Wednesday, November 14, 2012

Make the deal John

John let’s make a deal Boehner is in a pickle. Little Barry hold all the cards. Little Barry wants taxes to go up. If the truth were known, Little Barry wants taxes to go up across the board, because he knows the real money in the tax code comes from the middle class.


Little Barry also wants the defense budget cut. Last, Little Barry is quite certain no politician will vote to cut social spending to the degree demanded by the sequester. If they do, the first order of business in congress in Jan will be to pass legislation to restore that spending.
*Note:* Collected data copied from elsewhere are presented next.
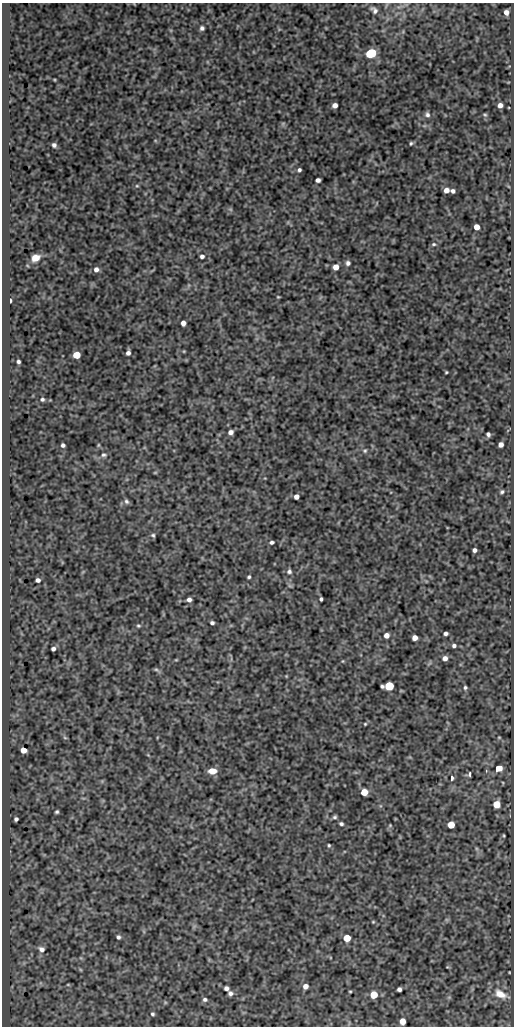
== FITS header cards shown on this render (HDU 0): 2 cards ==
NAXIS1  =                  512
NAXIS2  =                 1024

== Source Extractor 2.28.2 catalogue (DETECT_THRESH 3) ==
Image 512 x 1024 px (HDU 0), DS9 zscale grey, 1 PNG px = 1 image px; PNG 516 x 1028 px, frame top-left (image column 1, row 1024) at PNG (2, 3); no overlay
Background 434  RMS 1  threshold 3.02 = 3 sigma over >= 5 px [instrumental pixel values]
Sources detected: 97; all 97 listed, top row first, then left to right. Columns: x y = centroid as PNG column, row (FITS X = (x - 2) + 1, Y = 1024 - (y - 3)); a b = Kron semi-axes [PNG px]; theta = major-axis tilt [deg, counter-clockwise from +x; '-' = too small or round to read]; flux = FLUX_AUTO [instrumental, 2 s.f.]
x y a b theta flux
374 10 11 7 -49 250
506 12 5 4 - 350
202 28 5 4 - 170
371 53 7 5 19 4900
335 105 5 4 - 320
500 105 4 4 - 380
427 115 7 6 - 200
485 115 5 4 - 91
283 123 6 4 19 96
411 143 5 4 - 100
54 145 4 4 - 180
299 170 4 4 - 140
318 180 4 4 - 220
137 186 5 4 - 82
446 190 5 4 - 430
453 191 4 4 - 190
230 209 6 4 -18 93
476 227 5 4 - 600
434 244 6 4 0 110
202 256 4 4 - 190
35 258 8 6 28 730
348 263 6 5 - 190
336 267 5 5 - 550
96 269 6 5 - 250
278 297 3 3 - 59
10 300 4 2 - 130
183 323 5 4 - 330
128 353 5 4 - 230
76 355 5 5 - 1300
18 362 4 3 - 140
446 372 3 2 - 65
42 399 4 4 - 120
231 432 5 5 - 280
488 434 5 4 - 180
63 445 4 4 - 150
501 445 5 4 - 320
365 451 6 5 - 120
104 455 7 5 -3 140
155 472 5 3 - 58
502 492 5 4 - 120
296 497 5 4 - 300
126 501 7 5 -57 160
153 535 5 4 - 100
272 542 4 3 - 140
474 550 4 4 - 200
289 571 6 6 - 170
249 577 3 3 - 100
38 580 5 5 - 230
290 586 7 4 -18 83
321 599 4 3 - 120
189 600 4 4 - 210
212 623 4 3 - 160
138 626 5 5 - 90
445 633 4 3 - 190
386 635 5 5 - 400
415 638 5 4 - 490
454 646 5 4 - 180
53 649 4 4 - 190
445 658 5 5 - 310
343 661 5 3 - 50
156 669 6 4 -2 100
286 676 3 3 - 54
389 686 6 5 - 3900
465 687 5 5 - 120
365 724 4 3 - 66
499 737 5 3 - 57
65 738 6 4 -19 85
23 750 5 4 - 670
498 768 8 6 21 660
212 771 7 5 0 860
469 774 4 4 - 150
452 778 6 4 84 160
364 792 5 5 - 1000
497 804 5 5 - 1400
57 812 4 3 - 110
335 817 5 4 - 130
16 819 4 4 - 160
341 824 5 4 - 140
390 825 5 4 - 68
451 825 5 5 - 1300
504 836 4 2 - 60
329 845 4 3 - 82
373 922 4 4 - 62
118 937 4 4 - 140
347 938 5 5 - 1600
41 949 9 7 -29 330
68 985 5 3 - 61
305 986 5 4 - 400
226 988 4 4 - 210
399 989 4 4 - 180
350 991 4 3 - 60
230 993 5 5 - 200
500 994 16 9 -30 800
374 995 5 5 - 1700
205 999 5 5 - 150
152 1014 5 4 - 110
402 1021 5 5 - 680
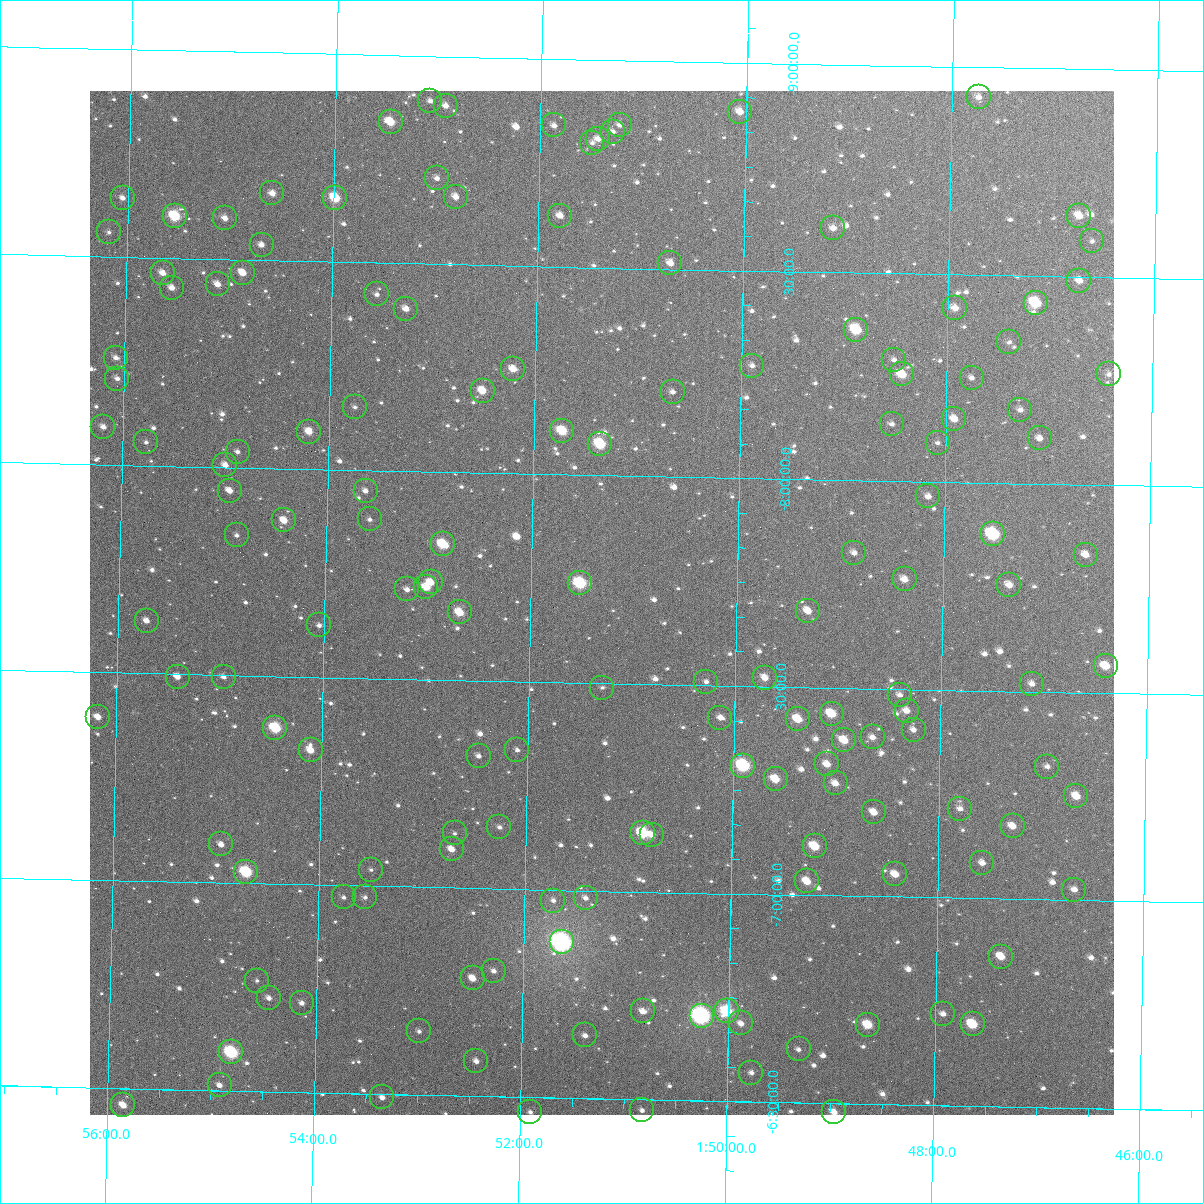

So what is Johnny B to do? Compromise. Here’s how it’s done. Boehner says, alright LB let’s raise taxes on millionaires. And to make sure we hit millionaires and only millionaires we will set the threshold for that tax a 1.2 million in adjusted combined earnings. There you have it. Your campaign promise is kept. What’s next?

Of course Little Barry cannot take the deal, because he knows it’s not big enough. Then Boehner says, look you won the vote. Elections have consequences. The majority of voters in the blue states agree with your tax and spend policies. So I’m happy to raise the taxes in the states that you won to whatever level you decide is necessary. The majority of people in those states should be quite happy to support your economic plan.

I do not know why that wouldn’t work. The tax code is already an abomination. It is 100,000 pages of undecipherable gobbledy gook designed to pick life’s winners and losers, encourage and discourage certain behaviors of a supposedly free people and a bludgeon used by ruling class politicians to keep the surfs in check. This plan requires a one page addendum that lists the blue states and the increase percentage of tax people who live in those states are required to pay. Of course you’d need to add a tutorial on how to figure a percentage for the public school grades that live in those states.

If I were Boehner, I’d seriously propose this solution. Even if it’s shot down it would make the point in a very graphic manner that elections have consequences. It has the added advantage of determining if a collective “hell yes” from southern and western states would be heard in CA and NY.

1 comment:

Anonymous said...

The Griffin from Houston..
Companies have cash. Capital gains, dividends, taxes, all going up. So they will their gains this year. Losses next year. And the corporations will buy back their own stock because they will not be investing in new buildings, equipment, etc. The wait on the election is over. The stock market is dropping. More layoffs coming. This is called "hunkering down". The Griffin did invest in firearm manufacturers stock though.Up 10% since the election. I wonder why?